In terms of policy making, the world economy is moving from a lengthy period of tight fiscal and loose money towards loose fiscal and tight monetary. Classic economic analysis (the famous Mundell-Fleming IS/LM models) would suggest that such an outcome leads to a strong currency, as indeed has been the case for the US Dollar, the world’s sovereign currency, which recently reaching a 20-year trade-weighted high. Conversely, the depreciation of the yen, euro, and most other currencies has resulted in imported inflation, especially food and energy prices. Sterling did hold up versus the Euro whilst the Bank of England was more aggressive in its interest rate decisions than the ECB, but recent capital flight proved too great during the sell-off in gilts. After all, overseas investors hold about 30% of the gilts market. Mark Carney, the former Governor of the Bank of England, warned that funding the UK’s large current account deficit relied on ‘the kindness of strangers’. This has now been severely challenged, if not lost.

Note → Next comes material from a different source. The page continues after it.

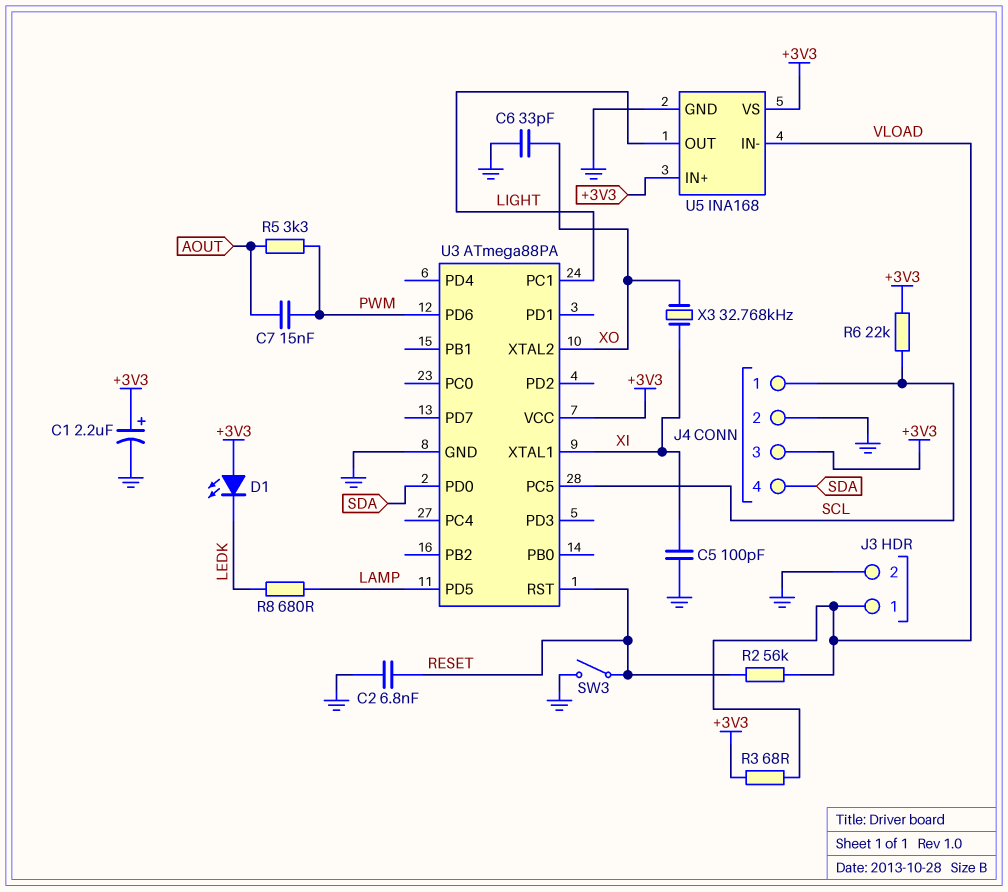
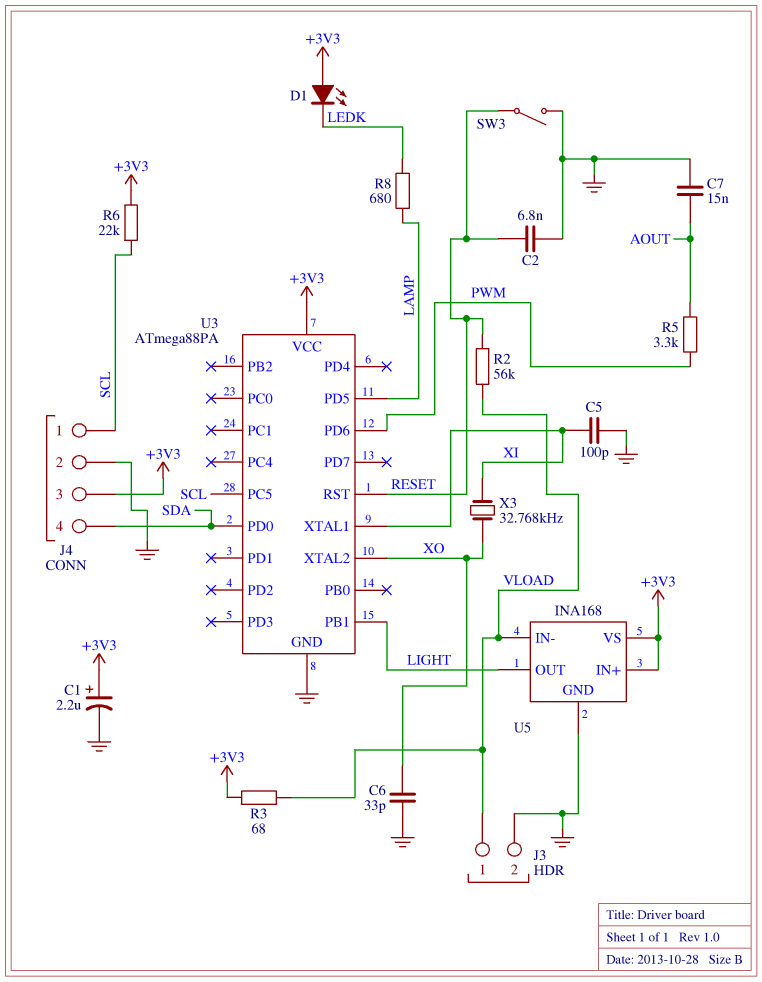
C7: 15nF (AOUT, PWM) -> 15nF (AOUT, GND)
U3 pin PB1: none -> LIGHT
U3 pin PC1: LIGHT -> none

Policy errors happen for many reasons. As Prime Minister Harold Macmillan famously remarked the major problem is ‘events, dear boy, events’. However, events in the UK were brought about by a lack of diversity of views within the Conservative party, by a lack of checks and balances in the policy making process, by a focus on short-term issues at the expense of long-term planning. This is exactly what elements of other political parties, notably certain Republicans, wish to bring about. Lessons have been learned; Jeremy Hunt has appointed a new economic council to provide economic advice, and gone out of his way to demonstrate joined up thinking with the MPC and OBR. Such changes were necessary but of course they are not sufficient to stabilise the situation. The risk premium for investing in UK assets, exemplified by the much wider spread of gilt above German bund yields, could well endure some time.
Longer term, governments need to push ahead with a stream of difficult, complex, politically contentious supply side and public sector reforms. They need to incorporate more universal income aspects into the tax and benefits system. They must create targeted policies offering better protection for the poorest sections of society and improve health and social care in order to reduce the percentage of the population who have left the labour force due to long-term illness or caring commitments. They have to reduce carbon-based energy usage, encourage efficiency, and boost the take-up of cheaper renewable energy sources. They must reform and modernize education systems to meet the needs of business and society in the 21st century. All these are expensive.
Ultimately, governments are beholden to two different groups – the public via their representatives in parliament, and the financial markets. Sometimes those ‘constituents’ want different things. Today is one of those times. So long as quantitative easing (QE) was in place, the cracks could be papered over. But no longer—the bond vigilantes are back with a vengeance.